== EXTRACTED DATA ==

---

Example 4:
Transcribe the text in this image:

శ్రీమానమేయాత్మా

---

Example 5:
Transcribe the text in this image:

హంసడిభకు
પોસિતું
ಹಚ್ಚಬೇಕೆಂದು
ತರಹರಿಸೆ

===

#### DIRECTIONS:
So that nothing is lost, write out each record exactly as it appears above.

#### YOUR RESPONSE:
---

Example 4:
Transcribe the text in this image:

శ్రీమానమేయాత్మా

---

Example 5:
Transcribe the text in this image:

హంసడిభకు
પોસિતું
ಹಚ್ಚಬೇಕೆಂದು
ತರಹರಿಸೆ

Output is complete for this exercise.